De Regering bepaalt de procedure voor de intrekking van de erkenning. § 2. Een beroep tegen de beslissingen tot intrekking van de erkenning kan ingediend worden overeenkomstig de bepalingen van dit Wetboek. § 3. De beslissing tot intrekking van de erkenning van de in artikel 149/4 bedoelde instelling gaat niet tegen een latere kandidatuur voor de erkenning van deze instelling volgens de modaliteiten voorgeschreven in de artikelen 149/6 en 149/7. Afdeling 3. - Subsidiëring

Art. 149/11.Binnen de perken van de begrotingskredieten kent de Regering of haar afgevaardigde een jaarlijkse toelage toe aan de overeenkomstig de artikelen 149/4 tot 149/11 erkende instelling.

De in het eerste lid bedoelde toelagen dekken: 1° de personeelskosten;2° de werkingskosten.
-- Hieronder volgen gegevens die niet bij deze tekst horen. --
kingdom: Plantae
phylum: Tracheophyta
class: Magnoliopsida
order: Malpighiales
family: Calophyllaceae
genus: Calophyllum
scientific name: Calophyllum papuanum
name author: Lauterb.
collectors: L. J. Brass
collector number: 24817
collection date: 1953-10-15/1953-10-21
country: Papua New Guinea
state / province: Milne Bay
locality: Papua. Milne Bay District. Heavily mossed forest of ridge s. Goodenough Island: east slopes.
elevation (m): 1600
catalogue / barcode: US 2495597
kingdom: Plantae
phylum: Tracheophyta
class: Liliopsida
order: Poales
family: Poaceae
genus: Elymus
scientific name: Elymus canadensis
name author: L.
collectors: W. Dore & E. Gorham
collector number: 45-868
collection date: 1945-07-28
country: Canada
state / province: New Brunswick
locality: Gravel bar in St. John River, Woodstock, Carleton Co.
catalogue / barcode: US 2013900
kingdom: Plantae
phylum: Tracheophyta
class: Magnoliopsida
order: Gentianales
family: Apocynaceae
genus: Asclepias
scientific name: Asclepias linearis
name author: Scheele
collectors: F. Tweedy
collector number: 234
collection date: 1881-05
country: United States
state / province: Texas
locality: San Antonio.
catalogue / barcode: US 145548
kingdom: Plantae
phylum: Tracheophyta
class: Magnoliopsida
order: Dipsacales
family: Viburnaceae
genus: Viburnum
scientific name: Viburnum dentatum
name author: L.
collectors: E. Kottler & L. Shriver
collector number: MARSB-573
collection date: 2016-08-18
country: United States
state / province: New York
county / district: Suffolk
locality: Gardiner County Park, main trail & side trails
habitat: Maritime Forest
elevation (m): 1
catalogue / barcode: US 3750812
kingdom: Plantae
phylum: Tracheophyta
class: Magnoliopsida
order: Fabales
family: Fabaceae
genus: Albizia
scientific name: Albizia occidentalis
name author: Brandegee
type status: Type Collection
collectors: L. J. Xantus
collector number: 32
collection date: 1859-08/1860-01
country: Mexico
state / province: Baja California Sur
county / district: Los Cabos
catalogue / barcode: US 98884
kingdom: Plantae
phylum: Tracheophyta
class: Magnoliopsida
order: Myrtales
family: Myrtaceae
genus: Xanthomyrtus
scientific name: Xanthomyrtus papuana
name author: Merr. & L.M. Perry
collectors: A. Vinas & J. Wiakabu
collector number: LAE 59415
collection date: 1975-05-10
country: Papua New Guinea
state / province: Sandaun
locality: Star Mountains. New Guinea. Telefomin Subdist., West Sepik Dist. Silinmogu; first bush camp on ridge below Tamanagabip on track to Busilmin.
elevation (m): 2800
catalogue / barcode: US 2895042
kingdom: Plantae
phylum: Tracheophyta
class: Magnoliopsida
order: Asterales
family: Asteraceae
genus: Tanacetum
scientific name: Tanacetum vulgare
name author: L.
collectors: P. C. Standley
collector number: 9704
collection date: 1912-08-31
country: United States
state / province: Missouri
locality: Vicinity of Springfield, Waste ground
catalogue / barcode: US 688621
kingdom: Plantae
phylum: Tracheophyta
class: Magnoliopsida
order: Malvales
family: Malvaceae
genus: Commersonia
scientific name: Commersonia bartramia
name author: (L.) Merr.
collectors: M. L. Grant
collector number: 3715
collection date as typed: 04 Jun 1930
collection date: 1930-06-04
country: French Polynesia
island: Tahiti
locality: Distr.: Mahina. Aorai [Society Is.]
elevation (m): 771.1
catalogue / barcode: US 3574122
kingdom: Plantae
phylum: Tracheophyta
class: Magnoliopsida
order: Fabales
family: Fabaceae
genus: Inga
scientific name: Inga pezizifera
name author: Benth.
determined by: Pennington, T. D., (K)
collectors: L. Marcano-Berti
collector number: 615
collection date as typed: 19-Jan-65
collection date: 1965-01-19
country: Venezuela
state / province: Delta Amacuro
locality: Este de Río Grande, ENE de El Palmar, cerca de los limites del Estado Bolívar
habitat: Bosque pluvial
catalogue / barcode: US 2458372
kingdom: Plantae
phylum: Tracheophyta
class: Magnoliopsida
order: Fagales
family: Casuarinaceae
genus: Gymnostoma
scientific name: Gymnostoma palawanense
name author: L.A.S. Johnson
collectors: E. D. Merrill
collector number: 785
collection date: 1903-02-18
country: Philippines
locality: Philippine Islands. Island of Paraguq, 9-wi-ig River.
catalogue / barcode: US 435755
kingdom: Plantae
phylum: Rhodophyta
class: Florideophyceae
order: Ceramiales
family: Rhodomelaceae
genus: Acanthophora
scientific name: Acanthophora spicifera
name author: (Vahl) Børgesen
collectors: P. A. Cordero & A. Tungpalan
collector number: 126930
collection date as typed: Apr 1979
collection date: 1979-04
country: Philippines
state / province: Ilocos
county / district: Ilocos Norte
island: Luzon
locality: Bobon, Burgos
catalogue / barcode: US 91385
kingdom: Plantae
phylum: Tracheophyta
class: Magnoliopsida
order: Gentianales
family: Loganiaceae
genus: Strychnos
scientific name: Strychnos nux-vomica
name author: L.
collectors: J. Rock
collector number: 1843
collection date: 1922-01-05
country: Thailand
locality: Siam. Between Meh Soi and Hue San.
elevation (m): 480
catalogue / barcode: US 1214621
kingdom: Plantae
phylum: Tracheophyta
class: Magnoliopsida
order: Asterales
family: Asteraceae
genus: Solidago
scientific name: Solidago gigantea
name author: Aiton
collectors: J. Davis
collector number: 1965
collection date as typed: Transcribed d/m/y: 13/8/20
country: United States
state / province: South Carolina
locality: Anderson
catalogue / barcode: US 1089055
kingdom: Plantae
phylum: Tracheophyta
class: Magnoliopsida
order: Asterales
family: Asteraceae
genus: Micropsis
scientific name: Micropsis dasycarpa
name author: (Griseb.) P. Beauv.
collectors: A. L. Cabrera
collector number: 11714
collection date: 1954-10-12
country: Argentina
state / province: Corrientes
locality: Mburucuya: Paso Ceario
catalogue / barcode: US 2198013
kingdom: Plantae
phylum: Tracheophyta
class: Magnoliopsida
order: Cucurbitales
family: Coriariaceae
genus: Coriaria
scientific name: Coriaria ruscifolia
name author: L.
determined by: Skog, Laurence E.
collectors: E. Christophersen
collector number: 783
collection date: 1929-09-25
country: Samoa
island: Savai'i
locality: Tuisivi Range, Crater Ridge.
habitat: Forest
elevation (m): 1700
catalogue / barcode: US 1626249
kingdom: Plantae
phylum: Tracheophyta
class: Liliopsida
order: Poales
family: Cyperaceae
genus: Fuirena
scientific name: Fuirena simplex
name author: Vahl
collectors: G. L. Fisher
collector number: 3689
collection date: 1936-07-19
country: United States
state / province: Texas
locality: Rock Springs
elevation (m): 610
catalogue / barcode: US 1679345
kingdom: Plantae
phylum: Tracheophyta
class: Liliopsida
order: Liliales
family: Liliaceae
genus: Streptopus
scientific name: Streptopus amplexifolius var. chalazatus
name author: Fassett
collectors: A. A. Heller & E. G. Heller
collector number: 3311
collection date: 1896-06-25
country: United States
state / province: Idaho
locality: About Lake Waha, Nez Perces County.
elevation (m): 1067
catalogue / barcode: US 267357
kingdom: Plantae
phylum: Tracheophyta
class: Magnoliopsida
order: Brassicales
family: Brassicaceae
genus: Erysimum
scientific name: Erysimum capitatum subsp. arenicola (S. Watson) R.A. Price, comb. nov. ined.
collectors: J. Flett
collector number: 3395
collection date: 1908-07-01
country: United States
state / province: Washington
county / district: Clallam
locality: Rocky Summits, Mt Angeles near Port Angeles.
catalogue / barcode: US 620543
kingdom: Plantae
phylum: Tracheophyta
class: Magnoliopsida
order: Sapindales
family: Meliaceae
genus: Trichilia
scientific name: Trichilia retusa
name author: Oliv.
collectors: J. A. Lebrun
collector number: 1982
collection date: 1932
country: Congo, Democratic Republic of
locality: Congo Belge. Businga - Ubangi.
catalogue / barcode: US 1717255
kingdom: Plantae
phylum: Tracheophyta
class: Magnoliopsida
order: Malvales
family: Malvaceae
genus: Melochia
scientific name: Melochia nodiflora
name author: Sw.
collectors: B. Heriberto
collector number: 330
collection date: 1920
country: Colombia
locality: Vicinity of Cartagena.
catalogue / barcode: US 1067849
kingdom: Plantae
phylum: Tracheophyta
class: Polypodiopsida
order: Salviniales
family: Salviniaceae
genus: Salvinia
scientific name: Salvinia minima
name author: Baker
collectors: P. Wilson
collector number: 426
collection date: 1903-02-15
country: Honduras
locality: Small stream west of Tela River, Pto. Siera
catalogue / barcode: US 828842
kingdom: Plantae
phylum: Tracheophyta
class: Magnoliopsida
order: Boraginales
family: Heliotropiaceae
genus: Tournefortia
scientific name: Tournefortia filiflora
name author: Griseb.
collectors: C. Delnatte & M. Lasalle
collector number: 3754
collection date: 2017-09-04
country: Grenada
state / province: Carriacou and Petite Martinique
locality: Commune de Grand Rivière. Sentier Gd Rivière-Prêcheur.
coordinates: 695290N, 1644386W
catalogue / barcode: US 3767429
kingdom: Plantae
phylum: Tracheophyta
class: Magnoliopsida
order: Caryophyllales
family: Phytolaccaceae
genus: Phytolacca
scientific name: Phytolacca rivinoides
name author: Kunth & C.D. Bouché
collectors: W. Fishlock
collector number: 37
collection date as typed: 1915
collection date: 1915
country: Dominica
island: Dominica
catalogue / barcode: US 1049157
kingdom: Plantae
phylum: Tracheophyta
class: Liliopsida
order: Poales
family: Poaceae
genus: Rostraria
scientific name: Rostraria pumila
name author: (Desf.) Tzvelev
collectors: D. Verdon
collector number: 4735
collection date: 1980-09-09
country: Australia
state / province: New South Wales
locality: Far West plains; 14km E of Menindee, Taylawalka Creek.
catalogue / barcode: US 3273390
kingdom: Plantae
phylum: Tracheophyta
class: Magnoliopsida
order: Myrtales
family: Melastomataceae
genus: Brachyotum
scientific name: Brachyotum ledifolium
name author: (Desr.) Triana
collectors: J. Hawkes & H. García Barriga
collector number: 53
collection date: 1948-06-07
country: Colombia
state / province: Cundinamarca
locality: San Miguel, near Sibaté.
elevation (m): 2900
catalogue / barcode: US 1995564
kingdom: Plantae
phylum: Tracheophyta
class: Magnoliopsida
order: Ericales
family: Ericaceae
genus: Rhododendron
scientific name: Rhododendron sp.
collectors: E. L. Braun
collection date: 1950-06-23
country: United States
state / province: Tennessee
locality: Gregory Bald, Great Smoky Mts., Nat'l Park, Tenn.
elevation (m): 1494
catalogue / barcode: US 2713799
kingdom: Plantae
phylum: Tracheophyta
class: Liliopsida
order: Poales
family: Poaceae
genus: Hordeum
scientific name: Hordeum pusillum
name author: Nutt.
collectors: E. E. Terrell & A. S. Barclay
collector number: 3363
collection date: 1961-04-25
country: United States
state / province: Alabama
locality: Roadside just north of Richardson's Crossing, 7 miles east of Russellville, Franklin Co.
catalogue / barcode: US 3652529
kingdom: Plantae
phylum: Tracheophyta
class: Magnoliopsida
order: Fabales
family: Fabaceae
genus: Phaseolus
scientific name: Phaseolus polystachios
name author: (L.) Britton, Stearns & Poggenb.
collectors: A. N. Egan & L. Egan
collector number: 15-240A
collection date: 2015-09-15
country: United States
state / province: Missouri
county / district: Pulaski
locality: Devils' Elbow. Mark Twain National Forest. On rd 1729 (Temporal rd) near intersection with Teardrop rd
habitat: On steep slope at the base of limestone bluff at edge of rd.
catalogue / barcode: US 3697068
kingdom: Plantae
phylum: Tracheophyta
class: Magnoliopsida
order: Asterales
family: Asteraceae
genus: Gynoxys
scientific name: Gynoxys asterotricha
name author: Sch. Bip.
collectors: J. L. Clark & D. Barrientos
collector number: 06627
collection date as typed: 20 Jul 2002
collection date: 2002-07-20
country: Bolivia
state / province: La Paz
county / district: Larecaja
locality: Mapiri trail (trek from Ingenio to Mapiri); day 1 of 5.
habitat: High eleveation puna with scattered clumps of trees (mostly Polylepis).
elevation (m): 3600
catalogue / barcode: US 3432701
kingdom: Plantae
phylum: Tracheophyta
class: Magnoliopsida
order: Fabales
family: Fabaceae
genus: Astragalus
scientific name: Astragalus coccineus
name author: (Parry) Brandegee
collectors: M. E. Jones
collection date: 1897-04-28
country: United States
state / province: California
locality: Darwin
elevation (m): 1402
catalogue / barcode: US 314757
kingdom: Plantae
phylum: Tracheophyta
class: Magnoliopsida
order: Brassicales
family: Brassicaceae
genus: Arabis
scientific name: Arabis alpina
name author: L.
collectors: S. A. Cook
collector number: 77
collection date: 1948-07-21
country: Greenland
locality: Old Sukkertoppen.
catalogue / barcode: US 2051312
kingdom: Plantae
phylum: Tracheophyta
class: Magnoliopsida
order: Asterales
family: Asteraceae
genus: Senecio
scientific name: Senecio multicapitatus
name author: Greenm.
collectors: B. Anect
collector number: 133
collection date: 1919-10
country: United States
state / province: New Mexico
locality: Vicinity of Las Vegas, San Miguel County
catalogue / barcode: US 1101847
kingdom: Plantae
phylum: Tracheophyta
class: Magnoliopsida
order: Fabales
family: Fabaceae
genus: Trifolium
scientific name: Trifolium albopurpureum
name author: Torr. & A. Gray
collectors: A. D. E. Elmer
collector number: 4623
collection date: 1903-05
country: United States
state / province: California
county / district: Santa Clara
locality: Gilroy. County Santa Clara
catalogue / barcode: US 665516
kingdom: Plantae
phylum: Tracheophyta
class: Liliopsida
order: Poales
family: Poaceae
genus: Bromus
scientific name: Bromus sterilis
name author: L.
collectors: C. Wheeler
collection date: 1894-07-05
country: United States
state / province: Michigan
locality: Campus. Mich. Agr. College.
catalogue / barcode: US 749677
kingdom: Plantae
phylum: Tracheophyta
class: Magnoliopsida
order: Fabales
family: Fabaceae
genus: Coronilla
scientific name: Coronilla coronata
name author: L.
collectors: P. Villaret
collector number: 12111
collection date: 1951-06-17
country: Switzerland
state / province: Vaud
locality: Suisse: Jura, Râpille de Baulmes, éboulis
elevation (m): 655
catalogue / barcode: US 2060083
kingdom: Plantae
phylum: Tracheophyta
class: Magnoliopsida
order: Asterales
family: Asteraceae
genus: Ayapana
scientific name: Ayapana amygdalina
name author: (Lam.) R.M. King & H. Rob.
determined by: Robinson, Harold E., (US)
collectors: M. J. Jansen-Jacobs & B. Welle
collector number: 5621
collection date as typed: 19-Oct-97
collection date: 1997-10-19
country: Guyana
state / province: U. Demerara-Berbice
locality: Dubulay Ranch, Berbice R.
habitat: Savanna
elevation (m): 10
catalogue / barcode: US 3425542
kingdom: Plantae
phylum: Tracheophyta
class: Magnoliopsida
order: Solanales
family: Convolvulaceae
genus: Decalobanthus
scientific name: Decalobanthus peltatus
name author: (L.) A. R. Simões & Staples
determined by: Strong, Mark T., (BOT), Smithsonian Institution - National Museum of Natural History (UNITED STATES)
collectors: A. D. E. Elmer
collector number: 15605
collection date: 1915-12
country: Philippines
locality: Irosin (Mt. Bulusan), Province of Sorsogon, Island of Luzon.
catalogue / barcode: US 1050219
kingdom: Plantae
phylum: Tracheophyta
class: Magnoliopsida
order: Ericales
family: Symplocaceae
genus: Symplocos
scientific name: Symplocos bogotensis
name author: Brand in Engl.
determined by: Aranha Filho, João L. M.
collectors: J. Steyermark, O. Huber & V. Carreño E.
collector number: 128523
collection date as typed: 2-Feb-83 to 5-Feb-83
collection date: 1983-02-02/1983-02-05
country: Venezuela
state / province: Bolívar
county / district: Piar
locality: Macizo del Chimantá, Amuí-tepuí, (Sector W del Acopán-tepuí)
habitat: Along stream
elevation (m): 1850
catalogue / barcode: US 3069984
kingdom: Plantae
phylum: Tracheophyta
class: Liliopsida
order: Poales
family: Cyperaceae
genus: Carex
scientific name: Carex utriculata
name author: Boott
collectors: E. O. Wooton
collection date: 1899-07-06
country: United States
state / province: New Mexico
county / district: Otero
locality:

De Regering stelt de modaliteiten, bedragen, de berekeningswijze van de eventuele indexering en de toekennings- en rechtvaardigingsvoorwaarden voor de subsidie vast.

De in artikel 149/3 bedoelde instelling kan andere toelagen ontvangen die uitzonderlijke of aanvullende activiteiten dekken om de in dit decreet bevatte acties doeltreffender te maken, om aan overkoepelende acties i.v.m de interactie tussen de verschillende beleidsniveaus te werken, om andere acties te concretiseren die hij ontwikkelt om het doel van de verbetering van het onthaal van de woonwagenbewoners in Wallonië en van de verarmingbestrijding te bereiken. De instelling kan een bijdrage van haar leden ontvangen.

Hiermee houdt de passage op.